- Saved entries
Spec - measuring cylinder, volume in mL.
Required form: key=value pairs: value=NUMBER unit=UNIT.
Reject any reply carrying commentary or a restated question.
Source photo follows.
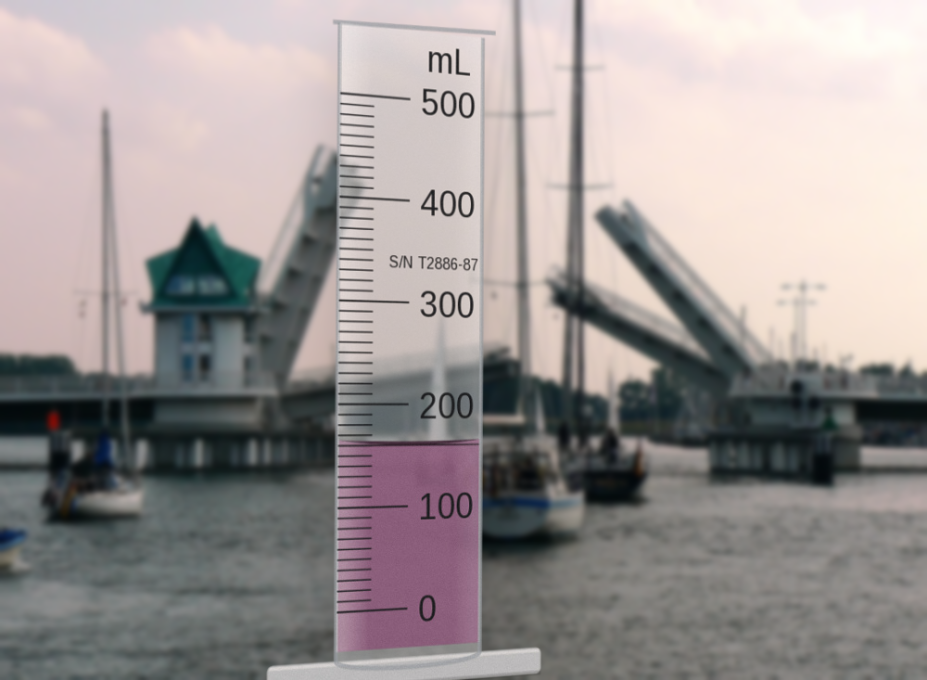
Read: value=160 unit=mL
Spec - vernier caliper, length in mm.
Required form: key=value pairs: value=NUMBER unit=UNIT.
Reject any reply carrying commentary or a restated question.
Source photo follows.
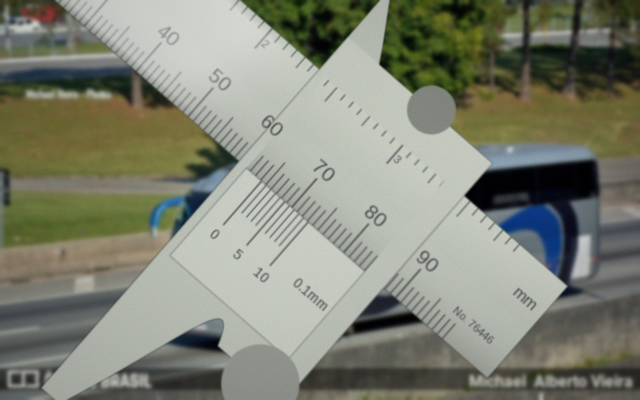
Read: value=64.2 unit=mm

- Exercise directions
Format all the lines of the entries above as a Markdown table with the columns Row and Content, giving each line a row number and skipping blank lines. Leave the pictures out of the table.

- Task solution
| Row | Content |
|---|---|
| 1 | Spec - measuring cylinder, volume in mL. |
| 2 | Required form: key=value pairs: value=NUMBER unit=UNIT. |
| 3 | Reject any reply carrying commentary or a restated question. |
| 4 | Source photo follows. |
| 5 | Read: value=160 unit=mL |
| 6 | Spec - vernier caliper, length in mm. |
| 7 | Required form: key=value pairs: value=NUMBER unit=UNIT. |
| 8 | Reject any reply carrying commentary or a restated question. |
| 9 | Source photo follows. |
| 10 | Read: value=64.2 unit=mm |